(PROVIDED TEXT begins)

Given the data in the form of a list of lists, create a DataFrame using `pl.from_records()` with a column orientation. What is the shape of that DataFrame?

In [8]:
data = [
    ["bonnie", "ronnie", "donny", "johnny", "scrawny"],
    list(range(5)),
    list(range(4, 9)),
]
result = (
    #### YOUR CODE HERE
    pl.from_records(data, orient="col")
    .shape
)
print(result)

(5, 3)


1. (3, 5) - incorrect - make sure you're using the `"col"` orientation! See "Interoperating DataFrames with Native Python Objects."
2. (5, 3) - correct - Exactly! With column orientation, each list becomes a column of the DataFrame. See "Interoperating DataFrames with Native Python Objects."

## 8.2 Question 2: DataFrame Shape from List of Lists (Row Orientation)

Given the data in the form of a list of lists, create a DataFrame using `pl.from_records()` with a row orientation. What is the shape of that DataFrame?

In [10]:
data = [
    ["bonnie", "ronnie", "donny", "johnny", "scrawny"],
    list(range(5)),
    list(range(4, 9)),
]
result = (
    #### YOUR CODE HERE
    pl.from_records(data, orient="row")
    .shape
)
print(result)

(3, 5)


1. (3, 5) - correct - Exactly! With row orientation, each list becomes a row of the DataFrame. See "Interoperating DataFrames with Native Python Objects."
2. (5, 3) - incorrect - make sure you're using the `"row"` orientation! See "Interoperating DataFrames with Native Python Objects."

## 8.3 Question 3: Datatype Changes After CSV Write and Read

Save out the DataFrame to a CSV file with `.write_csv()` to `"./temp_file.csv"`. Then, read it back in with `.read_csv()`. Have the datatypes changed?

(PROVIDED TEXT ends)

> **WORK INSTRUCTION 1**
In the Polars quiz text, rewrite the part from "1. (3, 5) - incorrect" up to and including "Lists (Row Orientation)", substituting "columnar orientation" for "column orientation".
> **WORK INSTRUCTION 2**
Proceed with the Polars quiz text, picking up right after its last sentence.
The entries after this point are not needed.

(GIVEN DATA begins)

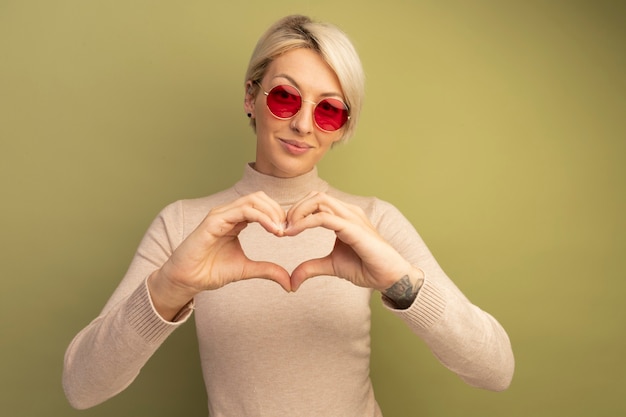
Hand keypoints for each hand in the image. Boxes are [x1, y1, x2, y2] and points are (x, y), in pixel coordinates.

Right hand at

(GIVEN DATA ends)
(GIVEN DATA begins)

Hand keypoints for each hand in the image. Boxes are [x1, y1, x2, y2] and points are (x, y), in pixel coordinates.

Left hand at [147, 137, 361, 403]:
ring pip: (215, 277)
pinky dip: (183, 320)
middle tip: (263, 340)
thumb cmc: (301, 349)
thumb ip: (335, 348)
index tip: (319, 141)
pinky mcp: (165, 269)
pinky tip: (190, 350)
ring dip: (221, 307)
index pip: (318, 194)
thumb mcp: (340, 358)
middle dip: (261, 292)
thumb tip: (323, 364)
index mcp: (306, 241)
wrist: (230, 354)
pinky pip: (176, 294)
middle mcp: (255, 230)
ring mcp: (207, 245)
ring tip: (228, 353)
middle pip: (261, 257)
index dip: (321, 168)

(GIVEN DATA ends)
(GIVEN DATA begins)

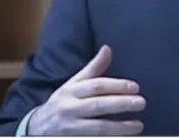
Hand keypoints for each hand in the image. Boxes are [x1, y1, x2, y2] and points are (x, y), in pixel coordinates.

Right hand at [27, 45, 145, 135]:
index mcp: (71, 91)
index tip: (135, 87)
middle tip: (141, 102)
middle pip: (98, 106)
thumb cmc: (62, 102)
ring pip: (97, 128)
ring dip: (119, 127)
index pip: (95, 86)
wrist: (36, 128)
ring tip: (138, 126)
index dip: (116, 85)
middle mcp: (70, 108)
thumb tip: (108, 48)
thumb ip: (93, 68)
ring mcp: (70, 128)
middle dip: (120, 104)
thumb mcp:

(GIVEN DATA ends)

> **FINAL ANSWER 1**
1. (3, 5) - incorrect - make sure you're using the `"col"` orientation! See "Interoperating DataFrames with Native Python Objects."
2. (5, 3) - correct - Exactly! With columnar orientation, each list becomes a column of the DataFrame. See "Interoperating DataFrames with Native Python Objects."

## 8.2 Question 2: DataFrame Shape from List of Lists (Row Orientation)

> **FINAL ANSWER 2**
In [19]:
save_path = "temp_file.csv"
df = pl.DataFrame([
    pl.Series(name="a", values=500 * ["derek", "carole"]),
    pl.Series(name="b", values=list(range(1000))),
    pl.Series(name="c", values=[i % 4 for i in list(range(1000))], dtype=pl.UInt8),
])
print(df.head(0))  # See schema before saving.
#### YOUR CODE HERE
df.write_csv(save_path)
print(pl.read_csv(save_path).head(0))

shape: (0, 3)
┌─────┬─────┬─────┐
│ a   ┆ b   ┆ c   │
│ --- ┆ --- ┆ --- │
│ str ┆ i64 ┆ u8  │
╞═════╪═════╪═════╡
└─────┴─────┴─────┘
shape: (0, 3)
┌─────┬─────┬─────┐
│ a   ┆ b   ┆ c   │
│ --- ┆ --- ┆ --- │
│ str ┆ i64 ┆ i64 │
╞═════╪═════╪═════╡
└─────┴─────┴─────┘


1. Yes - correct - Exactly! CSV files don't store datatypes, so polars has to infer them upon loading, usually choosing `i64` for integers. See "DataFrame IO."
2. No - incorrect - make sure you're not using any extra arguments to `.read_csv()` and letting polars infer the datatypes. See "DataFrame IO."

## 8.4 Question 4: Datatype Changes After NDJSON Write and Read

Save out the DataFrame to an NDJSON file with `.write_ndjson()` to `"./temp_file.njson"`. Then, read it back in with `.read_ndjson()`. Have the datatypes changed?

In [20]:
save_path = "temp_file.njson"
df = pl.DataFrame([
    pl.Series(name="a", values=500 * ["derek", "carole"]),
    pl.Series(name="b", values=list(range(1000))),
    pl.Series(name="c", values=[i % 4 for i in list(range(1000))], dtype=pl.UInt8),
])
print(df.head(0))  # See schema before saving.
#### YOUR CODE HERE
df.write_ndjson(save_path)
print(pl.read_ndjson(save_path).head(0))

shape: (0, 3)
┌─────┬─────┬─────┐
│ a   ┆ b   ┆ c   │
│ --- ┆ --- ┆ --- │
│ str ┆ i64 ┆ u8  │
╞═════╪═════╪═════╡
└─────┴─────┴─────┘
shape: (0, 3)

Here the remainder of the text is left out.